▶ **Work instruction a**: Decide whether each statement (i)–(iii) agrees with the Talos regression report below, answering yes or no and quoting the deciding words of the report. (i) The regression was traced to a commit in bug 1211339. (ii) The patch author must reply by Friday or the patch will be backed out. (iii) The local command for running the test ends with "-a tart".
─── Reading passage ───
1212412 - 2% Win8 tp5o_scroll/tart regression on Mozilla-Inbound on October 06, 2015 from push dbe8d3254ccd054a3508d4d46c970b1ec4d03bc2

Reporter

Description

•

9 years ago

Talos has detected a Firefox performance regression from your commit dbe8d3254ccd054a3508d4d46c970b1ec4d03bc2 in bug 1211339. We need you to address this regression. This is a list of all known regressions and improvements related to your bug: http://alertmanager.allizom.org:8080/alerts.html?rev=dbe8d3254ccd054a3508d4d46c970b1ec4d03bc2&showAll=1 On the page above you can see Talos alert for each affected platform as well as a link to a graph showing the history of scores for this test. There is also a link to a treeherder page showing the Talos jobs in a pushlog format. To learn more about the regressing test, please see: https://wiki.mozilla.org/Buildbot/Talos/Tests#TART.2FCART Reproducing and debugging the regression: If you would like to re-run this Talos test on a potential fix, use try with the following syntax: try: -b o -p win64 -u none -t svgr # add "mozharness: --spsProfile" to generate profile data To run the test locally and do a more in-depth investigation, first set up a local Talos environment: https://wiki.mozilla.org/Buildbot/Talos/Running#Running_locally_-_Source_Code Then run the following command from the directory where you set up Talos: talos --develop -e <path>/firefox -a tart Making a decision: As the patch author we need your feedback to help us handle this regression. *** Please let us know your plans by Monday, or the offending patch will be backed out! *** Our wiki page oulines the common responses and expectations: https://wiki.mozilla.org/Buildbot/Talos/RegressionBugsHandling

Joel Maher ( :jmaher ) (UTC -8)
─── Record set ───
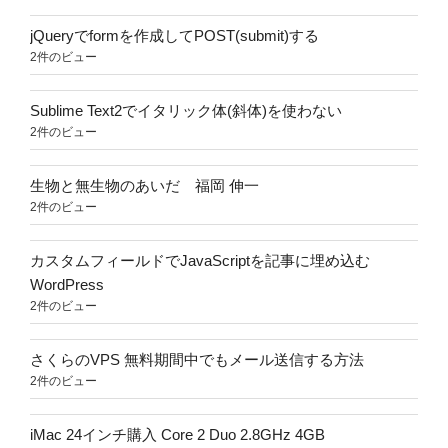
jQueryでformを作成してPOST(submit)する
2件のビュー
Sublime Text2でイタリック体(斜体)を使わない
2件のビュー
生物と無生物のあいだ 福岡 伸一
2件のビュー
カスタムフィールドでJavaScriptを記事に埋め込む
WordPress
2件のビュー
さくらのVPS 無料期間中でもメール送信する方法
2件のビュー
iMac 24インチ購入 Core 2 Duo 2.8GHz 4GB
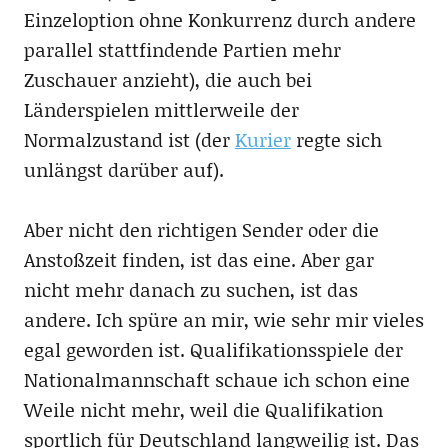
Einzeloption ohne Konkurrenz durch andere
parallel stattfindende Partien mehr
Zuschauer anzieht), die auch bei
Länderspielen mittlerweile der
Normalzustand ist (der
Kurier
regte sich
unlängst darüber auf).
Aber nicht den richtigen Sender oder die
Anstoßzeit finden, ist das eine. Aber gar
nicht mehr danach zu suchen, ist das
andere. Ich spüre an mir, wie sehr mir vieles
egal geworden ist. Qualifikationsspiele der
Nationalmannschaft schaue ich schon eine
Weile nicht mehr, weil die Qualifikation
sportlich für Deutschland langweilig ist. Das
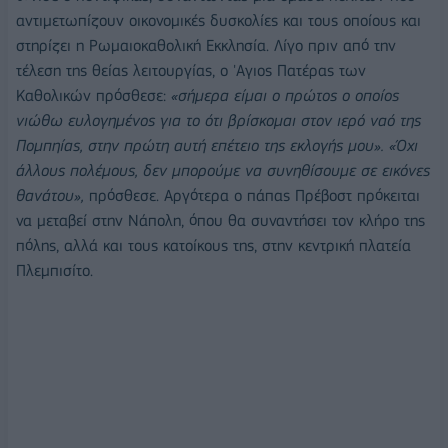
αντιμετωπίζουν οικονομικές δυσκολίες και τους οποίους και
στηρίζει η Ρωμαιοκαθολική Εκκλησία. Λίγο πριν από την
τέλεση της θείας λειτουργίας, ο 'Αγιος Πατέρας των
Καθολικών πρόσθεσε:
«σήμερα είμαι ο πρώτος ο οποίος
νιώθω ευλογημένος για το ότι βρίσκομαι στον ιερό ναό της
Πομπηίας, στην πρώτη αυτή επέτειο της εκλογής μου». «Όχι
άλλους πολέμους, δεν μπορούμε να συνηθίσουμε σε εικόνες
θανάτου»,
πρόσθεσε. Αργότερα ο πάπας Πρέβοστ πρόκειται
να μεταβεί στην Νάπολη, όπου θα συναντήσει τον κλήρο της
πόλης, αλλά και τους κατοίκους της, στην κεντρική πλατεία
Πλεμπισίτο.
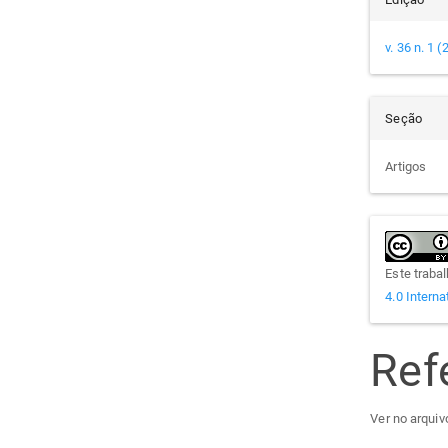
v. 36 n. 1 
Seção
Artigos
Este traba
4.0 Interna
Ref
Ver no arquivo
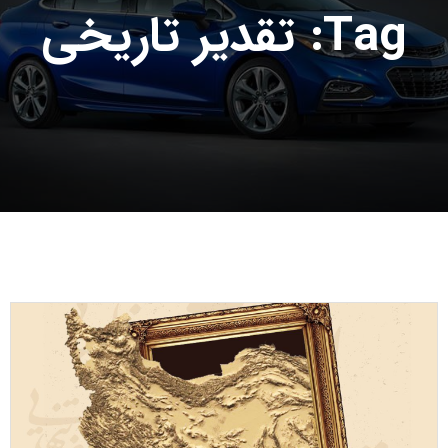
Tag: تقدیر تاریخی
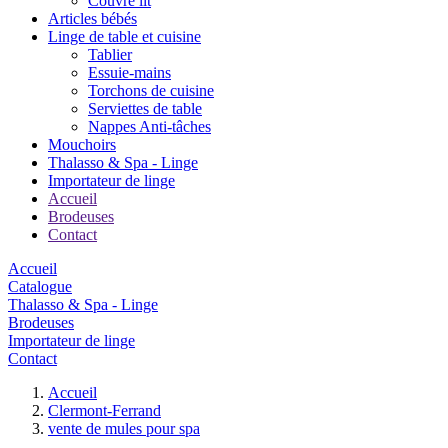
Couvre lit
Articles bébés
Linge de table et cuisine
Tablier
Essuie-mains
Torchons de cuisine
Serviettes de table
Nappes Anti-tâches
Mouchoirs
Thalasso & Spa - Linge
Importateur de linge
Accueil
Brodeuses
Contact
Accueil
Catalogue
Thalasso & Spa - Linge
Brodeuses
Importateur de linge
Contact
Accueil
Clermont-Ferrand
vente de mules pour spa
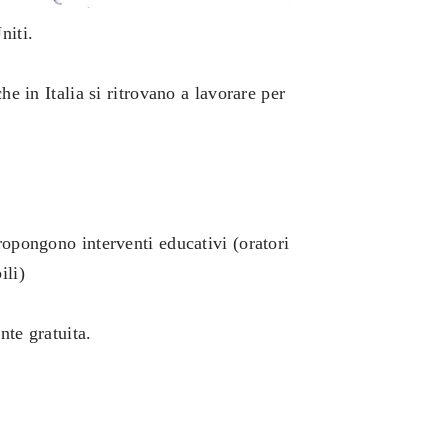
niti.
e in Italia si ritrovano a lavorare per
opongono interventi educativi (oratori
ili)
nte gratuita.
───
▶ **Work instruction b**: Copy out the stretch of the records from the line containing "Einzeloption ohne Konkurrenz durch andere" through the line containing "sportlich für Deutschland langweilig ist. Das", reproducing each line as it appears.

▶ **Written answer a**:
(i) Yes: "from your commit dbe8d3254ccd054a3508d4d46c970b1ec4d03bc2 in bug 1211339"
(ii) No: "Please let us know your plans by Monday, or the offending patch will be backed out!"
(iii) Yes: "talos --develop -e <path>/firefox -a tart"

▶ **Written answer b**:
Einzeloption ohne Konkurrenz durch andere
parallel stattfindende Partien mehr
Zuschauer anzieht), die auch bei
Länderspielen mittlerweile der
Normalzustand ist (der
Kurier
regte sich
unlängst darüber auf).
Aber nicht den richtigen Sender oder die
Anstoßzeit finden, ist das eine. Aber gar
nicht mehr danach zu suchen, ist das
andere. Ich spüre an mir, wie sehr mir vieles
egal geworden ist. Qualifikationsspiele der
Nationalmannschaft schaue ich schon eine
Weile nicht mehr, weil die Qualifikation
sportlich für Deutschland langweilig ist. Das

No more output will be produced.